Thangarajah Tanujan, Higgs Deborah, Bayley J I L, Lambert Simon M
Tanujan Thangarajah, Deborah Higgs, J I L Bayley, Simon M Lambert, the Shoulder and Elbow Service, the Royal National Orthopaedic Hospital, Stanmore HA7 4LP, United Kingdom.
World J Orthop. 2016 Jul 18;7(7):434-41. doi: 10.5312/wjo.v7.i7.434.
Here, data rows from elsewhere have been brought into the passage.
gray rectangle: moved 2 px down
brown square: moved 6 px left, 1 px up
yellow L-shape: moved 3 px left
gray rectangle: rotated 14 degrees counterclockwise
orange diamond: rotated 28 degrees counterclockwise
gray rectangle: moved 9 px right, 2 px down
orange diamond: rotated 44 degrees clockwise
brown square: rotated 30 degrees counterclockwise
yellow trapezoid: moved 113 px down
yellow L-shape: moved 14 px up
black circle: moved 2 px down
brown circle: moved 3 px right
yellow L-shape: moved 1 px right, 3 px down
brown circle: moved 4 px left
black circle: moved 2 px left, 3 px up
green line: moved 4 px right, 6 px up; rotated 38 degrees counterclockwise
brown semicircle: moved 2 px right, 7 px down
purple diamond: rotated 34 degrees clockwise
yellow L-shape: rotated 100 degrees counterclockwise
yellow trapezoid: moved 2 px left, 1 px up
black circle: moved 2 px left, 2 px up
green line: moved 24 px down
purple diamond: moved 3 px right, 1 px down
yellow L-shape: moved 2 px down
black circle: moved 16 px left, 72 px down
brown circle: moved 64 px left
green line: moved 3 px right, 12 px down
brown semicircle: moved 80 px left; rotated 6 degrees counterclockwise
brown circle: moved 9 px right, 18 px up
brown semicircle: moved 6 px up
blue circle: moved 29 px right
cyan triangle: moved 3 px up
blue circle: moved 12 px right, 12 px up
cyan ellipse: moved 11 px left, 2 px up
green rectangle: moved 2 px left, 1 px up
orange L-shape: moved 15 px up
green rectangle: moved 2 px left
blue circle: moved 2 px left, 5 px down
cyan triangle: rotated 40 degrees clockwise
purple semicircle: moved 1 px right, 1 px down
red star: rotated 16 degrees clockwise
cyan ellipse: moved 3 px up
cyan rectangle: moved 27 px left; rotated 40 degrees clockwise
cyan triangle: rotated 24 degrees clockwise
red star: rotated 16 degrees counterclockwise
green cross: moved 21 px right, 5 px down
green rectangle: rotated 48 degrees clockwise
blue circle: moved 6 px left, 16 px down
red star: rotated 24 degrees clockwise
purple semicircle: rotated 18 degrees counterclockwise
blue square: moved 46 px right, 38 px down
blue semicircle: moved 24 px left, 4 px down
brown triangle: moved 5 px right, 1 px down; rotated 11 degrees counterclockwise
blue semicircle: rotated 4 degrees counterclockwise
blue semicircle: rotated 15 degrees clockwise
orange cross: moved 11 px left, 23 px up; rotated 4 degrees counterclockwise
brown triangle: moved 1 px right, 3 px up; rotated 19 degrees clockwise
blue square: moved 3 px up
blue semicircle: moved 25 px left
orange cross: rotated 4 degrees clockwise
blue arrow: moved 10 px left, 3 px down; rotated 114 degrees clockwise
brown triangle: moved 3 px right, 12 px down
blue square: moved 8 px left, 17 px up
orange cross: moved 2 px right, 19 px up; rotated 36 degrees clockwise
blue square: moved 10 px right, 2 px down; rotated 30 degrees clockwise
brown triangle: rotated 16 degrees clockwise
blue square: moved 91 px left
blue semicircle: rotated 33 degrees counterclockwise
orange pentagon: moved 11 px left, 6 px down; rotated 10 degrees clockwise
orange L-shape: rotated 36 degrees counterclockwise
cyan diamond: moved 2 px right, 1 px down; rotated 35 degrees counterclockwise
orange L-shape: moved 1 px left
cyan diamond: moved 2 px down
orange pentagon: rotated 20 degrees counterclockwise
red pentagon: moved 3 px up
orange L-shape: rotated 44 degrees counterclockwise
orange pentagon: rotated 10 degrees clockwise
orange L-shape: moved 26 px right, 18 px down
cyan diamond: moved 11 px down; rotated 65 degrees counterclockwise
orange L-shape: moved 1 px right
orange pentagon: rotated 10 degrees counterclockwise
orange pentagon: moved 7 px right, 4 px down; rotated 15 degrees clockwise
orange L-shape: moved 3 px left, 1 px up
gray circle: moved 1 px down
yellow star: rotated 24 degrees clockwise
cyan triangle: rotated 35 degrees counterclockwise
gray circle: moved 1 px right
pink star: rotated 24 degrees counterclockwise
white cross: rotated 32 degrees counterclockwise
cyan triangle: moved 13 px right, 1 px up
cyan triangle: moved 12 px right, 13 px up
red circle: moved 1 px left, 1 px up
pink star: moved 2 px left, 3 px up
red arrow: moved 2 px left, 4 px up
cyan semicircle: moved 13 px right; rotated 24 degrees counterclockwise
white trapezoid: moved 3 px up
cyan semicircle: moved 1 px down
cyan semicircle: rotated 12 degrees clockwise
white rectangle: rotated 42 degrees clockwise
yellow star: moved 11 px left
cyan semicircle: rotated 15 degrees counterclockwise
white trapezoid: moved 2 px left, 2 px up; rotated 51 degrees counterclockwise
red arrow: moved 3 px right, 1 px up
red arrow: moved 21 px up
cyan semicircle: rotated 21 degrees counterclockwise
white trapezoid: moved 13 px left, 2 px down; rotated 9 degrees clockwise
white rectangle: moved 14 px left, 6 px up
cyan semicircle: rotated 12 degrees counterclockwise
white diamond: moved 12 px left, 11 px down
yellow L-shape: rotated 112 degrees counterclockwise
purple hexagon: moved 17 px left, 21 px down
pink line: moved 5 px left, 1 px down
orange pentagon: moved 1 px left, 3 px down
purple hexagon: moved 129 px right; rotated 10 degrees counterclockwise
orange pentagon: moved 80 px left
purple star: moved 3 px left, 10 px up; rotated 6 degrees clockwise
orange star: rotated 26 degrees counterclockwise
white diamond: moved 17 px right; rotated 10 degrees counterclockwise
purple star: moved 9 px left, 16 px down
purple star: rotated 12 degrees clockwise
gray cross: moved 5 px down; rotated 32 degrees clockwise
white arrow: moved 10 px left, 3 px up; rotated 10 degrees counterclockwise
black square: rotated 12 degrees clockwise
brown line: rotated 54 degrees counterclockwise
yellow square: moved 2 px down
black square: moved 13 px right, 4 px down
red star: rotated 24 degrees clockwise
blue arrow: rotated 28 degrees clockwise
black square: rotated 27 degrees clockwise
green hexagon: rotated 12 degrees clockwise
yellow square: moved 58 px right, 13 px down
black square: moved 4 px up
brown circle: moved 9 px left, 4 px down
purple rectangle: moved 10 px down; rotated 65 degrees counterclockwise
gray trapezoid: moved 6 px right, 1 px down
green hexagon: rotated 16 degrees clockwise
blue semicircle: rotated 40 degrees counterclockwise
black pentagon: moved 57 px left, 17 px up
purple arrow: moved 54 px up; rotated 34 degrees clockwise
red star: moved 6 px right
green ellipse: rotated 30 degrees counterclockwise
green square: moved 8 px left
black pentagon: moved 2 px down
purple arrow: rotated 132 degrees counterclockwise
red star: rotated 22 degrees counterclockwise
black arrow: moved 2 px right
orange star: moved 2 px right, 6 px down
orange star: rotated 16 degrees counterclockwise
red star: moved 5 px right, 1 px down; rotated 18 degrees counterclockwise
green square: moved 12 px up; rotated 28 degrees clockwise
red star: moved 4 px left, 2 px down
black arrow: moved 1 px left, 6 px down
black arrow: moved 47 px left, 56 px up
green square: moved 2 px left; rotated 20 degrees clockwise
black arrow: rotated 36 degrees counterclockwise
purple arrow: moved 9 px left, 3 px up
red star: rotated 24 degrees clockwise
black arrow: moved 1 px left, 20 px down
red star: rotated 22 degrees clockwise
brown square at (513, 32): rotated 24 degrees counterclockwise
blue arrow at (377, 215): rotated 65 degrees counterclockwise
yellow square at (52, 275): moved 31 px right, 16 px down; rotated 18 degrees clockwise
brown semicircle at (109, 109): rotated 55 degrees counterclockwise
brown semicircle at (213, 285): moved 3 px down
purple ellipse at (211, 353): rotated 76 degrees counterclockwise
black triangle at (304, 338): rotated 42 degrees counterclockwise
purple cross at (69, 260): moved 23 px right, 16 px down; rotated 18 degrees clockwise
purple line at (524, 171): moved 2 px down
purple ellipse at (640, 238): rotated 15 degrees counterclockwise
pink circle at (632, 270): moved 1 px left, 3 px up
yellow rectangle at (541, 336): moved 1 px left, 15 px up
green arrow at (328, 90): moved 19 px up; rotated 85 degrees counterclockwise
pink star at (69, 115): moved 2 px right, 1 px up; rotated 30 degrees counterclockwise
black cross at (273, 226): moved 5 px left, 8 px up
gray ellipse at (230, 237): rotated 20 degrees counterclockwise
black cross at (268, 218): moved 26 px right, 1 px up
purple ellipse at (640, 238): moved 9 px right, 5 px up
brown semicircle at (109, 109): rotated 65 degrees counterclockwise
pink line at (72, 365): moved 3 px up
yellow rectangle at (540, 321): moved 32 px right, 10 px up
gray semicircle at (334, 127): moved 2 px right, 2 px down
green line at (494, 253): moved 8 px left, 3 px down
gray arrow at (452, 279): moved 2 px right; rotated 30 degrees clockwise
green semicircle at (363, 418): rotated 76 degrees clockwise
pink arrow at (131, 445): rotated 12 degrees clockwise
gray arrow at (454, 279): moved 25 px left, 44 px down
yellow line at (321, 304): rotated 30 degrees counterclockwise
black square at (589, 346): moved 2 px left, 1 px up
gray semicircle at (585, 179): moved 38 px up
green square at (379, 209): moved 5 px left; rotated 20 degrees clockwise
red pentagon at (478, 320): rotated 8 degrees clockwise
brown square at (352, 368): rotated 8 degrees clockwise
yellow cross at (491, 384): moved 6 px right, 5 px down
To report the results of fixed-fulcrum fully constrained reverse shoulder arthroplasty for the treatment of recurrent shoulder instability in patients with epilepsy.
A retrospective review was conducted at a single facility. Cases were identified using a computerized database and all clinic notes and operative reports were reviewed. All patients with epilepsy and recurrent shoulder instability were included for study. Between July 2003 and August 2011 five shoulders in five consecutive patients with epilepsy underwent fixed-fulcrum fully constrained reverse shoulder arthroplasty for recurrent anterior shoulder instability. The mean duration of epilepsy in the cohort was 21 years (range, 5-51) and all patients suffered from grand mal seizures.
Mean age at the time of surgery was 47 years (range, 32-64). The cohort consisted of four males and one female. Mean follow-up was 4.7 years (range, 4.3-5 years). There were no further episodes of instability, and no further stabilisation or revision procedures were performed. The mean Oxford shoulder instability score improved from 8 preoperatively (range, 5-15) to 30 postoperatively (range, 16-37) (P = 0.015) and the mean subjective shoulder value improved from 20 (range, 0-50) preoperatively to 60 (range, 50-70) postoperatively (P = 0.016). Mean active forward elevation improved from 71° preoperatively (range, 45°-130°) to 100° postoperatively (range, 80°-90°) and mean active external rotation improved from 15° preoperatively (range, 0°-30°) to 40° (20°-70°) postoperatively. No cases of scapular notching or loosening were noted.
Fixed-fulcrum fully constrained reverse shoulder arthroplasty should be considered for the treatment of recurrent shoulder instability in patients with epilepsy.
报告采用固定支点全约束反式肩关节置换术治疗癫痫患者复发性肩关节不稳的结果。
在单一机构进行回顾性研究。通过计算机数据库识别病例,并查阅所有临床记录和手术报告。纳入所有患有癫痫和复发性肩关节不稳的患者进行研究。2003年7月至2011年8月,连续5例癫痫患者的5个肩关节因复发性前肩关节不稳接受了固定支点全约束反式肩关节置换术。该队列中癫痫的平均病程为21年(范围5 - 51年),所有患者均患有大发作癫痫。
手术时的平均年龄为47岁(范围32 - 64岁)。该队列包括4名男性和1名女性。平均随访时间为4.7年(范围4.3 - 5年)。未再出现不稳发作,也未进行进一步的稳定或翻修手术。牛津肩关节不稳平均评分从术前的8分(范围5 - 15分)提高到术后的30分(范围16 - 37分)(P = 0.015),主观肩关节评分平均从术前的20分(范围0 - 50分)提高到术后的60分(范围50 - 70分)(P = 0.016)。平均主动前屈上举从术前的71°(范围45° - 130°)提高到术后的100°(范围80° - 90°),平均主动外旋从术前的15°(范围0° - 30°)提高到术后的40°(20° - 70°)。未发现肩胛切迹或松动病例。
对于癫痫患者复发性肩关节不稳的治疗,应考虑采用固定支点全约束反式肩关节置换术。